Journal: Thrombosis and Haemostasis
ISSN: 0340-6245
Topic:

Theme Issue
Immunology of atherosclerosis

DOI: https://doi.org/10.1160/TH11-03-0203
Issue: 2011: 106/5 (Nov) pp. 753-992
Pages: 893-900

Interactions between residues 2228–2240 within factor VIIIa C2 domain and factor IXa Gla domain contribute to propagation of clot formation

T. Soeda (1), K. Nogami (1), K. Ogiwara (1), M. Shima (1)

(1) Department of Pediatrics, Nara Medical University, Kashihara, Nara, Japan

Keywords

Factor VIIIa C2 domain, Factor IXa Gla domain, peptide 2228–2240, anticoagulant effect, propagation of clot formation

Summary

Factor (F)VIII functions as a cofactor in the tenase complex responsible for phospholipid (PL)-dependent FXa generation by FIXa. We have recently reported that the FVIIIa C2 domain (residues 2228–2240) interacts with the FIXa Gla domain in this complex. We examined the role of this interaction in the generation of tenase activity during the process of clot formation, using a synthetic peptide corresponding to residues 2228–2240. The peptide 2228–2240 inhibited FVIIIa/FIXa-mediated FX activation dose-dependently in the presence of PL by >95% (IC50; ~10 μM). This effect was significantly greater than that obtained by peptide 1804–1818 (IC50; ~180 μM) which corresponds to another FIXa-interactive site in the light chain that provides the majority of binding energy for FIXa interaction. Peptide 2228–2240 had little effect on the prothrombin time and did not inhibit FIX activation in the coagulation process mediated by FVIIa/tissue factor or FXIa, suggesting specific inhibition of the intrinsic tenase complex. Clot waveform analysis, a plasma based-assay used to evaluate the process of intrinsic coagulation, demonstrated that peptide 2228–2240 significantly depressed both maximum coagulation velocity (|min1|) and acceleration (|min2|), reflecting the propagation of clot formation, although the clotting time was only marginally prolonged.

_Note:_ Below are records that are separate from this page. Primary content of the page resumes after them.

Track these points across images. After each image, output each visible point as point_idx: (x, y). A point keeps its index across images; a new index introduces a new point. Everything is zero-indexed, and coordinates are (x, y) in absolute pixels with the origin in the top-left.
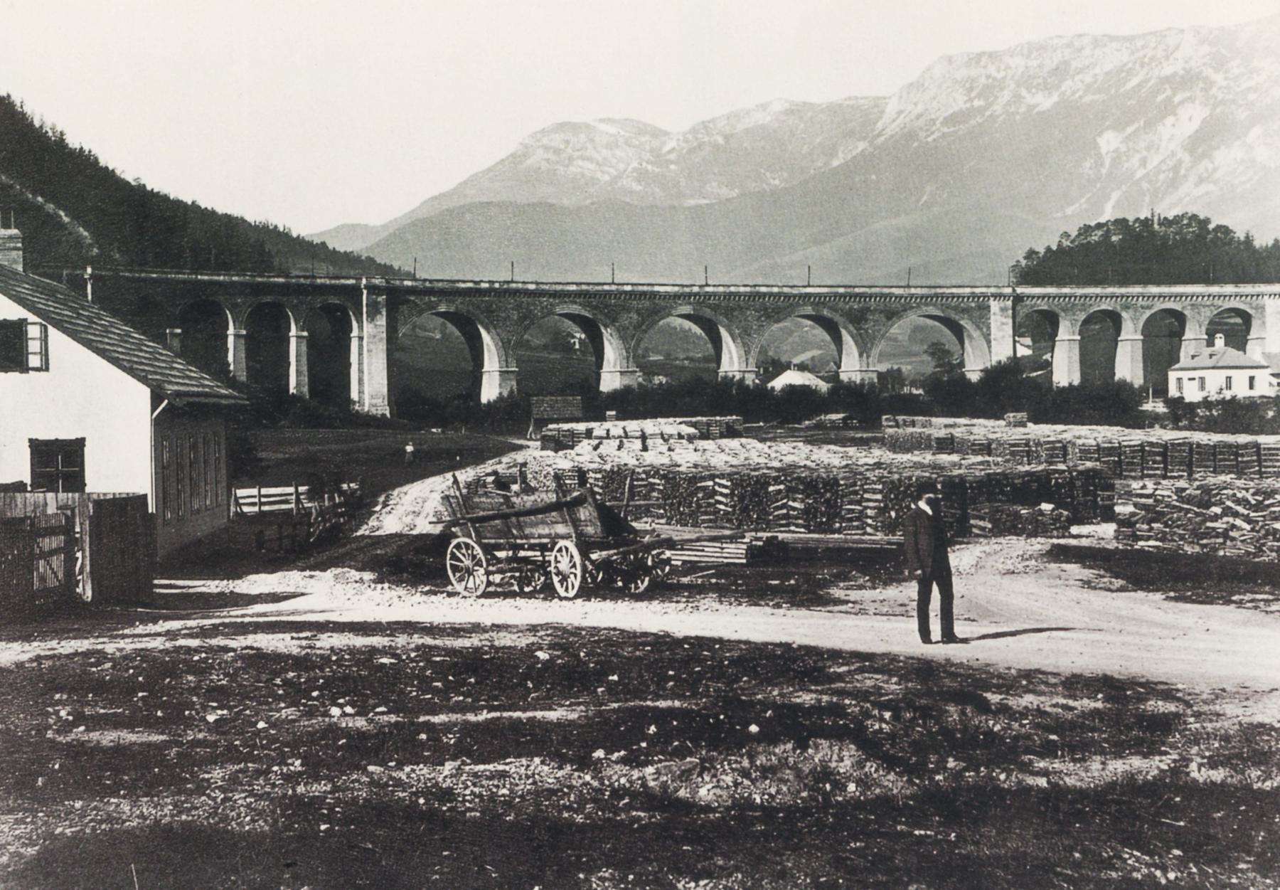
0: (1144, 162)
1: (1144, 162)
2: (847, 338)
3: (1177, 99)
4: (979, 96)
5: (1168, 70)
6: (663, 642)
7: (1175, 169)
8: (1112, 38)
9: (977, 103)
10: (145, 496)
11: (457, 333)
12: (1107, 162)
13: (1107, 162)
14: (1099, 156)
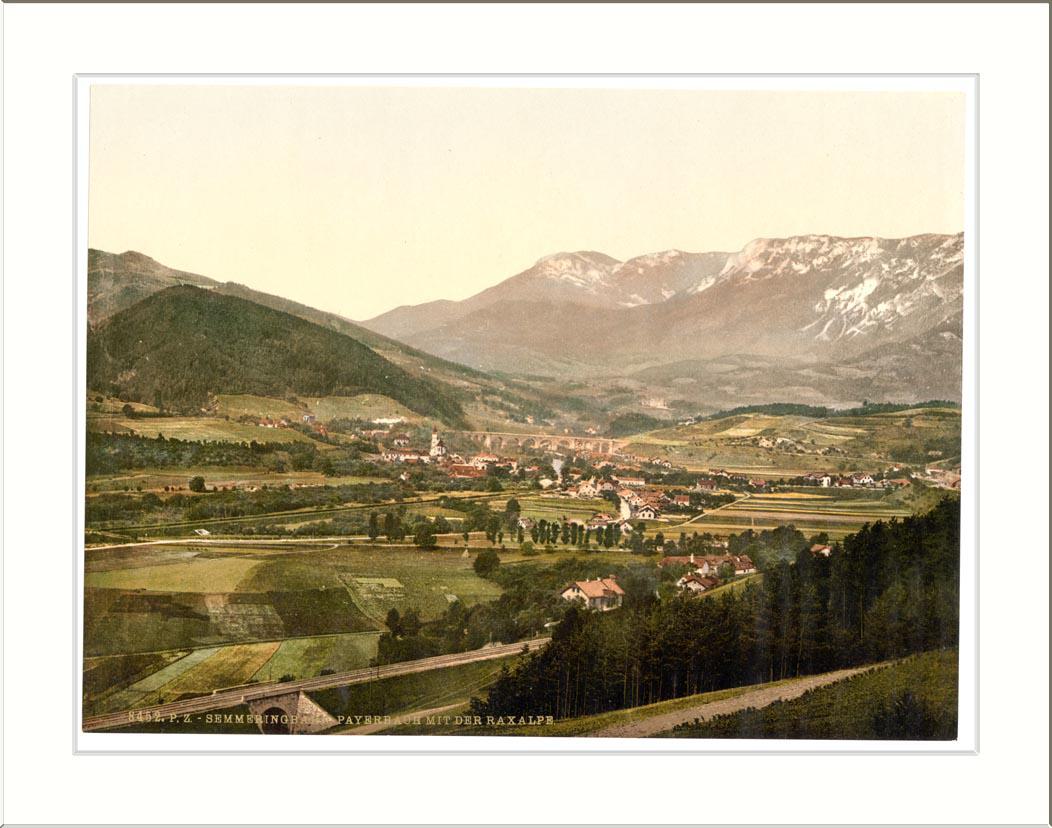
0: (846, 306)
1: (846, 306)
2: (558, 411)
3: (865, 276)
4: (771, 264)
5: (863, 260)
6: (674, 514)
7: (860, 311)
8: (840, 239)
9: (770, 267)
10: (934, 260)
11: (701, 289)
12: (828, 304)
13: (828, 304)
14: (826, 301)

Thromboelastography, an alternative whole blood based-assay, demonstrated that the peptide inhibited clot formation time, α-angle and maximal clot firmness, but had little effect on the clotting time. Interactions of the FVIIIa C2 domain (residues 2228–2240) with the FIXa Gla domain in the tenase complex appeared to contribute essentially to the propagation of clot formation.